R6-F6 — trapped-ion Bisognano–Wichmann. KEEP — severity MINOR. Joshi et al., Nature 624, 539–544 (2023) verified. Precision fix: BW is a theorem for Wightman-QFT wedges; for lattice ground states it is an adapted, approximate prediction with 'compelling evidence' — don't transfer 'theorem' verbatim. The class-blindness diagnosis (channel verifies the shared g3 input) is correct and watchlist-worthy.

R6-F7 — ENCODING-SCREEN + reverse Weinberg–Witten. KEEP — severity MAJOR (corrected). The track's real contribution, kept with three repairs. (1) Theorem clothes: 'derivable rather than observed' overstates — the conditional schema is near-definitional, but the corollary requires that every wager-true theory's bridge is encode-only, which is the survey-scoped iter-3 classification (whose own referee rated OP-46-CRIT a regulative checklist, not a decision procedure) plus the OP-46 MEDIUM residual. Status: INFERENCE, medium-high, a corollary given the classification — the third hedge, to be written into CONCLUSION §6/§7 explicitly. (2) Corollary 1's 'iff' is wrong: a generative bridge is necessary for a class-level test given the screen; sufficiency is unargued and OPEN. The verdict-flipper and the missing experiment coincide as obstructions, not as guarantees. (3) 'No reverse-WW theorem exists' is a literature-absence claim — tag OPEN, as of 2026-06. WW itself is correctly characterized. No conflict with the dS cardinality no-go, HYP-CKV-VACUITY, or OP-48(c) — the screen builds on all three; loophole L3 rightly preserves the everpresent-Λ-shaped counting-statistics escape. Register OP-50 and HYP-ENCODING-SCREEN with the corrected statement.

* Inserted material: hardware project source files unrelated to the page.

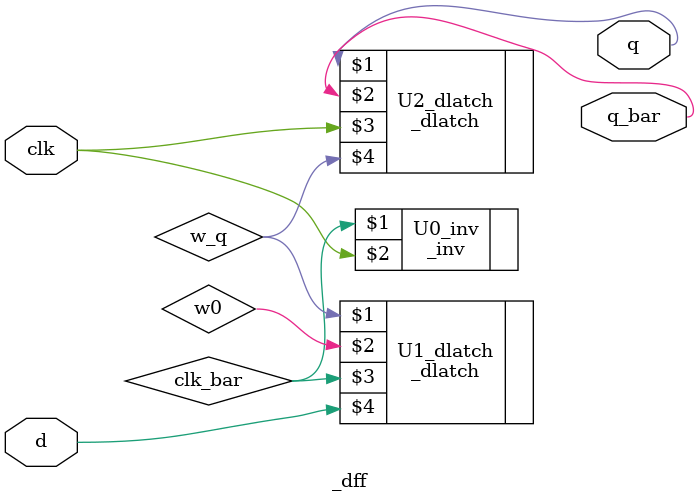
<source format=v>
module _dff(q, q_bar, clk, d);		//D flip-flop
	input clk, d;
	output q, q_bar;
	wire clk_bar, w_q;
	
	_inv U0_inv(clk_bar, clk);			//make clk'
	_dlatch U1_dlatch(w_q, w0, clk_bar, d);		//first D Latch
	_dlatch U2_dlatch(q, q_bar, clk, w_q);			//second D Latch
	
endmodule

	
</source>
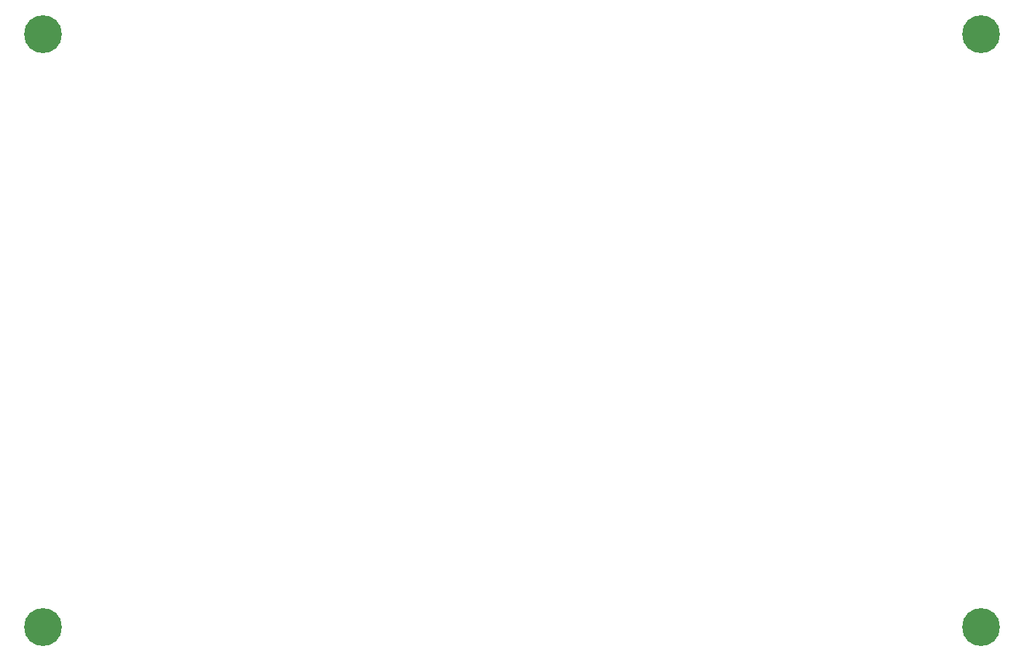
<source format=gbr>
G04 #@! TF.GenerationSoftware,KiCad,Pcbnew,(5.1.4)-1*
G04 #@! TF.CreationDate,2020-12-10T19:05:49-06:00*
G04 #@! TF.ProjectId,tenjuepad,74656e6a-7565-4706-9164-2e6b69636164,rev?*
G04 #@! TF.SameCoordinates,Original*
G04 #@! TF.FileFunction,Soldermask,Top*
G04 #@! TF.FilePolarity,Negative*
%FSLAX46Y46*%
G04 Gerber Fmt 4.6, Leading zero omitted, Abs format (unit mm)*
G04 Created by KiCad (PCBNEW (5.1.4)-1) date 2020-12-10 19:05:49*
%MOMM*%
%LPD*%
G04 APERTURE LIST*
%ADD10C,0.700000*%
%ADD11C,4.400000*%
G04 APERTURE END LIST*
D10*
X191666726Y-143833274D03*
X190500000Y-143350000D03*
X189333274Y-143833274D03*
X188850000Y-145000000D03*
X189333274Y-146166726D03*
X190500000Y-146650000D03*
X191666726Y-146166726D03*
X192150000Y-145000000D03*
D11*
X190500000Y-145000000D03*
D10*
X191666726Y-212833274D03*
X190500000Y-212350000D03*
X189333274Y-212833274D03*
X188850000Y-214000000D03*
X189333274Y-215166726D03*
X190500000Y-215650000D03*
X191666726Y-215166726D03*
X192150000Y-214000000D03*
D11*
X190500000Y-214000000D03*
D10*
X300666726Y-212833274D03*
X299500000Y-212350000D03*
X298333274Y-212833274D03*
X297850000Y-214000000D03*
X298333274Y-215166726D03*
X299500000Y-215650000D03*
X300666726Y-215166726D03*
X301150000Y-214000000D03*
D11*
X299500000Y-214000000D03*
D10*
X300666726Y-143833274D03*
X299500000Y-143350000D03*
X298333274Y-143833274D03*
X297850000Y-145000000D03*
X298333274Y-146166726D03*
X299500000Y-146650000D03*
X300666726Y-146166726D03*
X301150000Y-145000000D03*
D11*
X299500000Y-145000000D03*
M02*

</source>
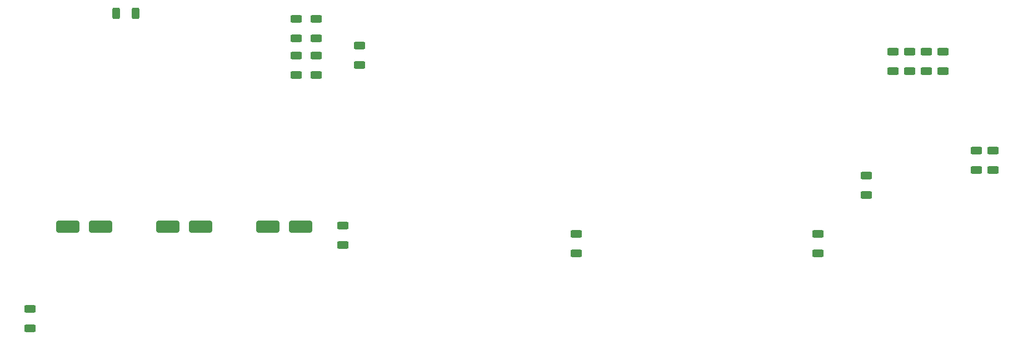
<source format=gbr>
%TF.GenerationSoftware,KiCad,Pcbnew,9.0.7*%
%TF.CreationDate,2026-02-09T15:58:26+01:00*%
%TF.ProjectId,SaunaPCB,5361756e-6150-4434-922e-6b696361645f,0.0.1*%
%TF.SameCoordinates,Original*%
%TF.FileFunction,Paste,Top*%
%TF.FilePolarity,Positive*%
%FSLAX46Y46*%
G04 Gerber Fmt 4.6, Leading zero omitted, Abs format (unit mm)*
G04 Created by KiCad (PCBNEW 9.0.7) date 2026-02-09 15:58:26*
%MOMM*%
%LPD*%
G01*
G04 APERTURE LIST*
G04 Aperture macros list*
%AMRoundRect*
0 Rectangle with rounded corners*
0 $1 Rounding radius*
0 $2 $3 $4 $5 $6 $7 $8 $9 X,Y pos of 4 corners*
0 Add a 4 corners polygon primitive as box body*
4,1,4,$2,$3,$4,$5,$6,$7,$8,$9,$2,$3,0*
0 Add four circle primitives for the rounded corners*
1,1,$1+$1,$2,$3*
1,1,$1+$1,$4,$5*
1,1,$1+$1,$6,$7*
1,1,$1+$1,$8,$9*
0 Add four rect primitives between the rounded corners*
20,1,$1+$1,$2,$3,$4,$5,0*
20,1,$1+$1,$4,$5,$6,$7,0*
20,1,$1+$1,$6,$7,$8,$9,0*
20,1,$1+$1,$8,$9,$2,$3,0*%
G04 Aperture macros list end*
%ADD10RoundRect,0.250000X-0.625000X0.312500X-0.625000X-0.312500X0.625000X-0.312500X0.625000X0.312500X0*%
%ADD11RoundRect,0.250000X1.500000X0.650000X-1.500000X0.650000X-1.500000X-0.650000X1.500000X-0.650000X0*%
%ADD12RoundRect,0.250000X0.625000X-0.312500X0.625000X0.312500X-0.625000X0.312500X-0.625000X-0.312500X0*%
%ADD13RoundRect,0.250000X-0.312500X-0.625000X0.312500X-0.625000X0.312500X0.625000X-0.312500X0.625000X0*%
G04 APERTURE END LIST*
D10*
%TO.C,R306*%
X143876000Y-58909500D03*
X143876000Y-61834500D03*
%TD*%
D11*
%TO.C,D202*%
X141550000Y-85010000D03*
X136550000Y-85010000D03*
%TD*%
D10*
%TO.C,R305*%
X143876000Y-53321500D03*
X143876000Y-56246500D03*
%TD*%
%TO.C,R307*%
X140828000Y-53321500D03*
X140828000Y-56246500D03*
%TD*%
%TO.C,R309*%
X140828000Y-58909500D03*
X140828000Y-61834500D03*
%TD*%
D12*
%TO.C,R212*%
X183500000Y-89012500D03*
X183500000Y-86087500D03*
%TD*%
D10*
%TO.C,R303*%
X236840000Y-58340000D03*
X236840000Y-61265000D03*
%TD*%
%TO.C,R202*%
X247000000Y-73387500D03*
X247000000Y-76312500D03*
%TD*%
D12*
%TO.C,R213*%
X220330000Y-89012500D03*
X220330000Y-86087500D03*
%TD*%
D13*
%TO.C,R203*%
X113457500Y-52498000D03*
X116382500Y-52498000D03*
%TD*%
D10*
%TO.C,R304*%
X239380000Y-58340000D03*
X239380000Y-61265000D03*
%TD*%
%TO.C,R302*%
X234300000Y-58340000D03*
X234300000Y-61265000D03*
%TD*%
%TO.C,R301*%
X231760000Y-58340000D03*
X231760000Y-61265000D03*
%TD*%
D12*
%TO.C,R308*%
X227696000Y-80122500D03*
X227696000Y-77197500D03*
%TD*%
D11*
%TO.C,D201*%
X126310000Y-85010000D03*
X121310000Y-85010000D03*
%TD*%
D12*
%TO.C,R201*%
X244460000Y-76312500D03*
X244460000Y-73387500D03*
%TD*%
%TO.C,R211*%
X147940000Y-87742500D03*
X147940000Y-84817500D03*
%TD*%
%TO.C,R310*%
X150480000Y-60310500D03*
X150480000Y-57385500D03*
%TD*%
D11*
%TO.C,D205*%
X111070000Y-85010000D03*
X106070000Y-85010000D03*
%TD*%
D10*
%TO.C,R210*%
X100315000Y-97517500D03*
X100315000Y-100442500D03*
%TD*%
M02*

</source>
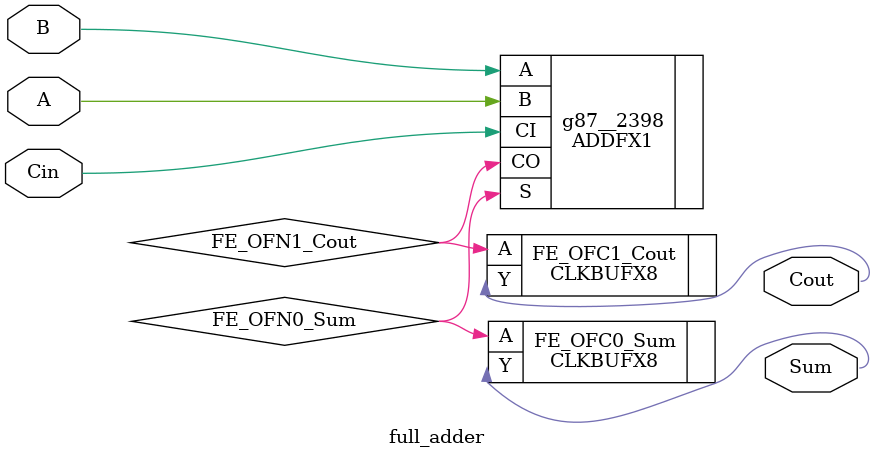
<source format=v>
/*
###############################################################
#  Generated by:      Cadence Innovus 21.15-s110_1
#  OS:                Linux x86_64(Host ID cadence1)
#  Generated on:      Thu Aug 21 17:22:00 2025
#  Design:            full_adder
#  Command:           saveNetlist routing_netlist.v
###############################################################
*/
// Generated by Cadence Genus(TM) Synthesis Solution 21.14-s082_1
// Generated on: Aug 16 2025 10:07:15 IST (Aug 16 2025 04:37:15 UTC)
// Verification Directory fv/full_adder 
module full_adder (
	A, 
	B, 
	Cin, 
	Sum, 
	Cout);
   input A;
   input B;
   input Cin;
   output Sum;
   output Cout;

   // Internal wires
   wire FE_OFN1_Cout;
   wire FE_OFN0_Sum;

   CLKBUFX8 FE_OFC1_Cout (.A(FE_OFN1_Cout),
	.Y(Cout));
   CLKBUFX8 FE_OFC0_Sum (.A(FE_OFN0_Sum),
	.Y(Sum));
   ADDFX1 g87__2398 (.A(B),
	.B(A),
	.CI(Cin),
	.CO(FE_OFN1_Cout),
	.S(FE_OFN0_Sum));
endmodule

</source>
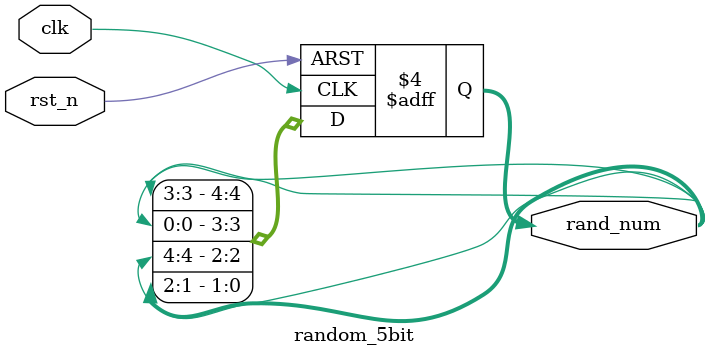
<source format=v>
module random_5bit(
    input clk,
    input rst_n,
    output reg[4:0] rand_num
    );
	 
//reg [3:0] rand_buff = 4'd0;
//----------------------初始化-------------------------------------------------------------
initial begin
	rand_num = 5'b01000;
end
//------------------------产生随机数-----------------------------------------------------------
always@(posedge clk or negedge rst_n)
   if(!rst_n)  begin
			rand_num <= 5'b01000;
//			rand_buff <= 4'd0;
	end
   else begin       //0.1s的延迟
//				rand_buff <= rand_num % 9 + 2;       
//				rand_num <= rand_num << rand_buff;
            rand_num[0] <= rand_num[1];
            rand_num[1] <= rand_num[2];
            rand_num[2] <= rand_num[4];
            rand_num[3] <= rand_num[0];
            rand_num[4] <= rand_num[3];
   end
endmodule

</source>
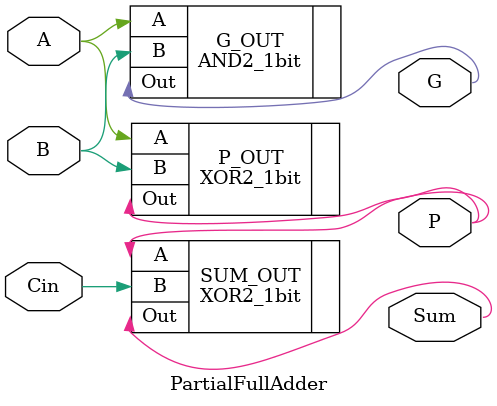
<source format=v>
`timescale 1ns/1ns

module PartialFullAdder(A, B, Cin, Sum, G, P);

input A, B, Cin;
output Sum, G, P;

AND2_1bit G_OUT(.A(A), .B(B), .Out(G));
XOR2_1bit P_OUT(.A(A), .B(B), .Out(P));
XOR2_1bit SUM_OUT(.A(P), .B(Cin), .Out(Sum));

endmodule

</source>
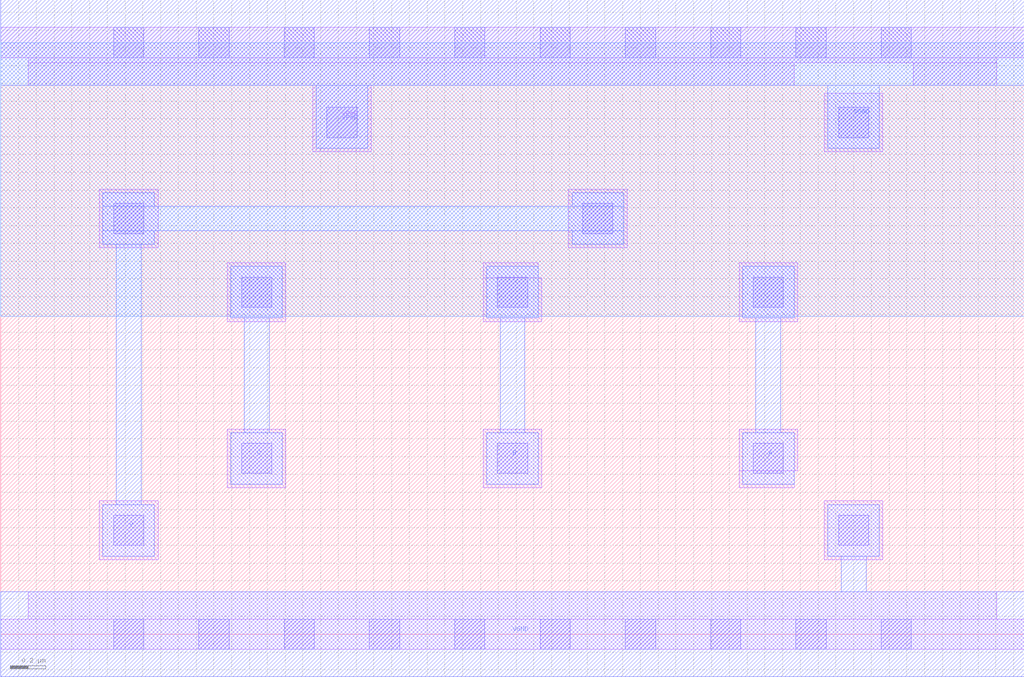
<source format=lef>
VERSION 5.7 ;
  NOWIREEXTENSIONATPIN ON ;
  DIVIDERCHAR "/" ;
  BUSBITCHARS "[]" ;
MACRO NAND3X1
  CLASS CORE ;
  FOREIGN NAND3X1 ;
  ORIGIN 0.000 0.000 ;
  SIZE 5.760 BY 3.330 ;
  SYMMETRY X Y ;
  SITE unit ;
  PIN A
    ANTENNAGATEAREA 0.189000 ;
    PORT
      LAYER met1 ;
        RECT 4.175 1.780 4.465 2.070 ;
        RECT 4.250 1.135 4.390 1.780 ;
        RECT 4.175 0.845 4.465 1.135 ;
    END
  END A
  PIN B
    ANTENNAGATEAREA 0.189000 ;
    PORT
      LAYER met1 ;
        RECT 2.735 1.780 3.025 2.070 ;
        RECT 2.810 1.135 2.950 1.780 ;
        RECT 2.735 0.845 3.025 1.135 ;
    END
  END B
  PIN C
    ANTENNAGATEAREA 0.189000 ;
    PORT
      LAYER met1 ;
        RECT 1.295 1.780 1.585 2.070 ;
        RECT 1.370 1.135 1.510 1.780 ;
        RECT 1.295 0.845 1.585 1.135 ;
    END
  END C
  PIN VGND
    ANTENNADIFFAREA 0.352100 ;
    PORT
      LAYER met1 ;
        RECT 4.655 0.440 4.945 0.730 ;
        RECT 4.730 0.240 4.870 0.440 ;
        RECT 0.000 -0.240 5.760 0.240 ;
    END
    PORT
      LAYER met1 ;
        RECT 0.000 3.090 5.760 3.570 ;
        RECT 1.775 2.735 2.065 3.090 ;
        RECT 4.655 2.735 4.945 3.090 ;
    END
  END VGND
  PIN VPWR
    ANTENNADIFFAREA 1.083600 ;
    PORT
      LAYER li1 ;
        RECT 0.000 3.245 5.760 3.415 ;
        RECT 0.155 3.215 5.605 3.245 ;
        RECT 0.155 3.090 4.465 3.215 ;
        RECT 5.135 3.090 5.605 3.215 ;
        RECT 1.755 2.715 2.085 3.090 ;
      LAYER mcon ;
        RECT 0.635 3.245 0.805 3.415 ;
        RECT 1.115 3.245 1.285 3.415 ;
        RECT 1.595 3.245 1.765 3.415 ;
        RECT 2.075 3.245 2.245 3.415 ;
        RECT 2.555 3.245 2.725 3.415 ;
        RECT 3.035 3.245 3.205 3.415 ;
        RECT 3.515 3.245 3.685 3.415 ;
        RECT 3.995 3.245 4.165 3.415 ;
        RECT 4.475 3.245 4.645 3.415 ;
        RECT 4.955 3.245 5.125 3.415 ;
        RECT 1.835 2.795 2.005 2.965 ;
    END
  END VPWR
  PIN Y
    ANTENNADIFFAREA 2.131200 ;
    PORT
      LAYER met1 ;
        RECT 0.575 2.410 0.865 2.485 ;
        RECT 3.215 2.410 3.505 2.485 ;
        RECT 0.575 2.270 3.505 2.410 ;
        RECT 0.575 2.195 0.865 2.270 ;
        RECT 3.215 2.195 3.505 2.270 ;
        RECT 0.650 0.730 0.790 2.195 ;
        RECT 0.575 0.440 0.865 0.730 ;
    END
  END Y
  OBS
      LAYER nwell ;
        RECT 0.000 1.790 5.760 3.330 ;
      LAYER li1 ;
        RECT 4.635 2.715 4.965 3.045 ;
        RECT 0.555 2.175 0.885 2.505 ;
        RECT 3.195 2.175 3.525 2.505 ;
        RECT 1.275 1.760 1.605 2.090 ;
        RECT 2.715 2.005 3.025 2.090 ;
        RECT 2.715 1.760 3.045 2.005 ;
        RECT 4.155 1.760 4.485 2.090 ;
        RECT 1.275 0.825 1.605 1.155 ;
        RECT 2.715 0.825 3.045 1.155 ;
        RECT 4.155 0.920 4.485 1.155 ;
        RECT 4.155 0.825 4.465 0.920 ;
        RECT 0.555 0.420 0.885 0.750 ;
        RECT 4.635 0.420 4.965 0.750 ;
        RECT 0.155 0.085 5.605 0.240 ;
        RECT 0.000 -0.085 5.760 0.085 ;
      LAYER mcon ;
        RECT 4.715 2.795 4.885 2.965 ;
        RECT 0.635 2.255 0.805 2.425 ;
        RECT 3.275 2.255 3.445 2.425 ;
        RECT 1.355 1.840 1.525 2.010 ;
        RECT 2.795 1.840 2.965 2.010 ;
        RECT 4.235 1.840 4.405 2.010 ;
        RECT 1.355 0.905 1.525 1.075 ;
        RECT 2.795 0.905 2.965 1.075 ;
        RECT 4.235 0.905 4.405 1.075 ;
        RECT 0.635 0.500 0.805 0.670 ;
        RECT 4.715 0.500 4.885 0.670 ;
        RECT 0.635 -0.085 0.805 0.085 ;
        RECT 1.115 -0.085 1.285 0.085 ;
        RECT 1.595 -0.085 1.765 0.085 ;
        RECT 2.075 -0.085 2.245 0.085 ;
        RECT 2.555 -0.085 2.725 0.085 ;
        RECT 3.035 -0.085 3.205 0.085 ;
        RECT 3.515 -0.085 3.685 0.085 ;
        RECT 3.995 -0.085 4.165 0.085 ;
        RECT 4.475 -0.085 4.645 0.085 ;
        RECT 4.955 -0.085 5.125 0.085 ;
  END
END NAND3X1
END LIBRARY


</source>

R6-F8 — watchlist deltas. KEEP — severity MINOR. Oppenheim et al. Nat. Commun. 14, 7910 (2023) verified; correctly filed as a gate channel (it constrains the classical-gravity corner, not the wager). Phrasing fix: the CQ squeeze is a data-driven constraint from existing measurements, not a running dedicated experiment. The entanglement-equilibrium non-channel correction to the orchestrator lead is right (Jacobson 2015 is calibrated; η is an input — consistent with the standing closure). GQuEST row enters with the disjunctive detection arm from R6-F3.

Verdict-bearing summary. The standing CONCLUSION verdict survives and is strengthened in the corrected form: the §7 no-test sentence becomes a corollary of the encode-only classification at that classification's confidence (a third explicit hedge), §8's analytical and empirical reopening conditions coincide as obstructions (one-way), and the watchlist gains two rows (GQuEST/geontropic; CQ decoherence-diffusion) plus one recorded non-channel. Nothing found bears against OP-41, HYP-CKV-VACUITY, or OP-48(c); they remain closed as recorded.